Students of For-Profit School Face Arbitration

     (CN) – An arbitrator must resolve unfair competition and false advertising claims against the for-profit education company Corinthian Colleges, the 9th Circuit ruled Monday.
     The federal appeals court in Pasadena found that a California rule that had exempted such claims for “public injunctive relief” from arbitration is no longer valid in light of recent Supreme Court rulings.

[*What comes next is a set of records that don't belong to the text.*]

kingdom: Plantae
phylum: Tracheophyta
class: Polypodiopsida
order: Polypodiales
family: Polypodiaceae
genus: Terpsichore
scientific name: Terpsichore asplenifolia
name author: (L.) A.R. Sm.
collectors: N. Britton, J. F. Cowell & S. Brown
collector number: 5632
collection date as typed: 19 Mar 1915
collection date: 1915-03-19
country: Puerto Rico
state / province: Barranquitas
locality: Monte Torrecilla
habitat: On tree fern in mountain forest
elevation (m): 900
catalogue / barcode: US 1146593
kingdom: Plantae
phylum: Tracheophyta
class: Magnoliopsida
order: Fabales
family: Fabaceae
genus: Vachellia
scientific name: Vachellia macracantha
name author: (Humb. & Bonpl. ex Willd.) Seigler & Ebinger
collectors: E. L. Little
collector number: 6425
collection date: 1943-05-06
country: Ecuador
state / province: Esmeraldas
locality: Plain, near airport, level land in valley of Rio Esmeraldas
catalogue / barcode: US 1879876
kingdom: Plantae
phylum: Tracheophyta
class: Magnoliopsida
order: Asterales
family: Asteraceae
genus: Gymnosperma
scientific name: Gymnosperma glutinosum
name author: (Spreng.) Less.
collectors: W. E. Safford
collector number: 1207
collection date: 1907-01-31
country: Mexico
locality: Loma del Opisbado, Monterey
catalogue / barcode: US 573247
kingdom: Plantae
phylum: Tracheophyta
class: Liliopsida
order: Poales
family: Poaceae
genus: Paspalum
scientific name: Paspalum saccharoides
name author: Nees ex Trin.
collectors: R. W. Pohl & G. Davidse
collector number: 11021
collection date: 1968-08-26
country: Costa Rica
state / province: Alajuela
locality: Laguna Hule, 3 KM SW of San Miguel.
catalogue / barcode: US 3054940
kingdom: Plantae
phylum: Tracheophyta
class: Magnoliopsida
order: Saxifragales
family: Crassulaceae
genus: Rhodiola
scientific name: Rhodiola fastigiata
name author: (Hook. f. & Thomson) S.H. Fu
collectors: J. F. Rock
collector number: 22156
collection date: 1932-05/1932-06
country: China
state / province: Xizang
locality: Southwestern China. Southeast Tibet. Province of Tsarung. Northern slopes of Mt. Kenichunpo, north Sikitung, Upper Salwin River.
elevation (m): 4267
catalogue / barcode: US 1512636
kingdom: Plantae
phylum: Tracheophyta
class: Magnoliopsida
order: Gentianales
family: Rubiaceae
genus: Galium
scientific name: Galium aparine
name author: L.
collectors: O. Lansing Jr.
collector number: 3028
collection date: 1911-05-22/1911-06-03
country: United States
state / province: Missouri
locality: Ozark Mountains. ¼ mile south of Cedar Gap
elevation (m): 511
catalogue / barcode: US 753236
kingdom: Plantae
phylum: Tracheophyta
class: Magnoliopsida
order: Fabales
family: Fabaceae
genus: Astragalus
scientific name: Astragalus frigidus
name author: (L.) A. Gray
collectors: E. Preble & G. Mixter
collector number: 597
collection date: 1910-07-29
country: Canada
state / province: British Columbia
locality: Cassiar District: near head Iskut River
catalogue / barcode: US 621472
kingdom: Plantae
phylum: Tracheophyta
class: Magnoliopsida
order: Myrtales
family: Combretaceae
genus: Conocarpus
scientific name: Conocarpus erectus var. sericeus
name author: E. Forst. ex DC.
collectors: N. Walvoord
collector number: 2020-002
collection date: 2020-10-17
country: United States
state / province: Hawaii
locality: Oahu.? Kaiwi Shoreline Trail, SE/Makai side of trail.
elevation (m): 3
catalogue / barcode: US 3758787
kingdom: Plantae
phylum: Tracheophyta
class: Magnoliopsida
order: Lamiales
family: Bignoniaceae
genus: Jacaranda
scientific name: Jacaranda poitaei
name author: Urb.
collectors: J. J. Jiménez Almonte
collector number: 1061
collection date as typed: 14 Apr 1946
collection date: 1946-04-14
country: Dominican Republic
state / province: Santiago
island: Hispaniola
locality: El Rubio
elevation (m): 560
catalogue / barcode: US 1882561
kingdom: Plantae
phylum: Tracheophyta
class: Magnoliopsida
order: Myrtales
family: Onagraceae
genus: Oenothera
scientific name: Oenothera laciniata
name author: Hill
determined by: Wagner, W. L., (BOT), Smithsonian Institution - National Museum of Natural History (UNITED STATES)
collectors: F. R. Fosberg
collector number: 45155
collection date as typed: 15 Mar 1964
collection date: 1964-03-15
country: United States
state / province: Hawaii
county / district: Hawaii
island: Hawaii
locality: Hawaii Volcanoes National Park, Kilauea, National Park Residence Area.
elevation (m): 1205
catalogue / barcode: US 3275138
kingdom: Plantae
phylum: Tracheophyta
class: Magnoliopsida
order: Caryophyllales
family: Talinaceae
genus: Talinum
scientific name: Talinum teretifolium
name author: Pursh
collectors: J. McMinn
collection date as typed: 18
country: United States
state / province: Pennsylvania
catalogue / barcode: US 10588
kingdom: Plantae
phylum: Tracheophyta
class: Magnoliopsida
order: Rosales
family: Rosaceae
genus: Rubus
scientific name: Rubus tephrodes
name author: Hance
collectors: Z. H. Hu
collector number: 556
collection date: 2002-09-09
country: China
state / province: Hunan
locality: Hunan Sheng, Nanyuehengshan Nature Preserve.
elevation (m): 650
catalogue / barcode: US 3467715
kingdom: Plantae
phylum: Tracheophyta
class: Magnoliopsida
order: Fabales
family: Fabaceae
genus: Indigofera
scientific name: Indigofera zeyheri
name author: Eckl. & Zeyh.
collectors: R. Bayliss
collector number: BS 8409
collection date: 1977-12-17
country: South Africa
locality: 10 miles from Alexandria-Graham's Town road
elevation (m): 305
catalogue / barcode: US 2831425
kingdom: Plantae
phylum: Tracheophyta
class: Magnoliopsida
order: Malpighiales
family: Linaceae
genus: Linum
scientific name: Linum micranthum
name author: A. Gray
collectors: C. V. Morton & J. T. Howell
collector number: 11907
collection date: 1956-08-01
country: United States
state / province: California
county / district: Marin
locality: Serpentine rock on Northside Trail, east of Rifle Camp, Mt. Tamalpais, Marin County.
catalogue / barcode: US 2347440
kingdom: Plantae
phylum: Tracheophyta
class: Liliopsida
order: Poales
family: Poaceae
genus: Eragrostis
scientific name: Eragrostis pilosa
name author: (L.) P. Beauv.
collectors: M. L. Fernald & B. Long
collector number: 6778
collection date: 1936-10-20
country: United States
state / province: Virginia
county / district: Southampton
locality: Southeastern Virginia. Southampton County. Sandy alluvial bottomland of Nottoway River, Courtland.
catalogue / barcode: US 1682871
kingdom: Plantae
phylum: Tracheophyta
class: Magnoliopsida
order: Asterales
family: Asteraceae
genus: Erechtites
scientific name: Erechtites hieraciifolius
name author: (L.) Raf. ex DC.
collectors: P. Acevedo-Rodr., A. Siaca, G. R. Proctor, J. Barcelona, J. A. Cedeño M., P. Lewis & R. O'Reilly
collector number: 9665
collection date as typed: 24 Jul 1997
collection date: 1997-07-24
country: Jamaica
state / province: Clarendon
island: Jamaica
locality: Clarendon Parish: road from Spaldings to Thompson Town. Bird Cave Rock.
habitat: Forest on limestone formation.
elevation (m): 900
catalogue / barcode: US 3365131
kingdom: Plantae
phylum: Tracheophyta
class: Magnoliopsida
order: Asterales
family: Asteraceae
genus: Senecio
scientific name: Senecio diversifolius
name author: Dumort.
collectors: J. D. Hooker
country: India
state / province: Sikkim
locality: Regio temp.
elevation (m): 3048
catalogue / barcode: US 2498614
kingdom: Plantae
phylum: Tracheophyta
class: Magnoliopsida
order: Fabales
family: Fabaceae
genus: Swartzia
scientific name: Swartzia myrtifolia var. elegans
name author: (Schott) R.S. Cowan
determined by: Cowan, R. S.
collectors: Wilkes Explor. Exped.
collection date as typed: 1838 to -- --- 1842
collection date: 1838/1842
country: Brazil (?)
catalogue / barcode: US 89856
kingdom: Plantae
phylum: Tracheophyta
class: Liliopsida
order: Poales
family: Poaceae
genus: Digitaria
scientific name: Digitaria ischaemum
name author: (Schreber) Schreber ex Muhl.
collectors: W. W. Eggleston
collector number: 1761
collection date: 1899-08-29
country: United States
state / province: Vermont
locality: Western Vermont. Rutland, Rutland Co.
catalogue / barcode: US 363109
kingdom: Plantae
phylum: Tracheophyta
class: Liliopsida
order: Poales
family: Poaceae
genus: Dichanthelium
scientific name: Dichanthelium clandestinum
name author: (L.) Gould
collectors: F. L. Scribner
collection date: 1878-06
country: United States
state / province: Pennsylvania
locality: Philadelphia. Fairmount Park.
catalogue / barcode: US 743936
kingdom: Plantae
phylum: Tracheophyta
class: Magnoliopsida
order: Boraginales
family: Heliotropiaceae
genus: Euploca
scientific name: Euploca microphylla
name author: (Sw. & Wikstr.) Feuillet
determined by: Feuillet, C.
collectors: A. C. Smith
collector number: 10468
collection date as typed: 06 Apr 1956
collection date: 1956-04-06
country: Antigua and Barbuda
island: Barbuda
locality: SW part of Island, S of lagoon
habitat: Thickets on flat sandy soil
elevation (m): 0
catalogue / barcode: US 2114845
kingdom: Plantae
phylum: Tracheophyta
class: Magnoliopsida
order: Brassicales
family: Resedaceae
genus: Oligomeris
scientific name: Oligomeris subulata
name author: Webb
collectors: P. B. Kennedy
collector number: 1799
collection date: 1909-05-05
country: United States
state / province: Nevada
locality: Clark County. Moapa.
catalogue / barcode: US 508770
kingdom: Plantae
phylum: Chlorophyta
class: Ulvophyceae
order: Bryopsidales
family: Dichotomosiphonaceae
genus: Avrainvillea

     In two proposed class actions consolidated in Santa Ana, lead plaintiffs Kevin Ferguson and Sandra Muniz alleged that Corinthian, which operates for-profit colleges throughout the country under the names Everest Institute and Heald College, misled students as to the quality of its education, its schools’ accreditation, and students’ job prospects after graduation, among other things. They also claimed that Corinthian misled students into applying for federal financial aid, and that it specifically targeted veterans. The consolidated federal action proposed a class that included all students who enrolled in an Everest school after approximately January 24, 2005, or a Heald school after approximately January 24, 2009.
     Corinthian moved to compel arbitration on all seven of the plaintiffs’ claims, citing an arbitration clause in its enrollment agreements.
     U.S. District Judge David Carter agreed as to most of the claims, but denied to compel arbitration for the plaintiffs’ claims for injunctive relief under California’s unfair competition law, false advertising law and Consumer Legal Remedies Act.
     In doing so, Judge Carter referred to the California Supreme Court’s so-called Broughton-Cruz rule, which had for years exempted from arbitration claims “for the benefit of the general public rather than the party bringing the action,” based on a perceived conflict between arbitration and the state’s Consumer Legal Remedies Act.
     Noting the U.S. Supreme Court’s recent expansive reading of the Federal Arbitration Act, a three-judge panel of the 9th Circuit reversed on Monday,
     “Just a few months ago, the Supreme Court reiterated that ‘courts must ‘rigorously enforce’ arbitration agreements according to their terms,” Judge Richard Clifton Wrote for the panel.
     That and other recent rulings “strongly suggests even where a specific remedy has implications for the public at large, it must be arbitrated under the FAA if the parties have agreed to arbitrate it,” he added.
     The panel reversed the lower court’s ruling and remanded the case, ordering a stay of the lawsuit pending arbitration of all the plaintiffs’ claims.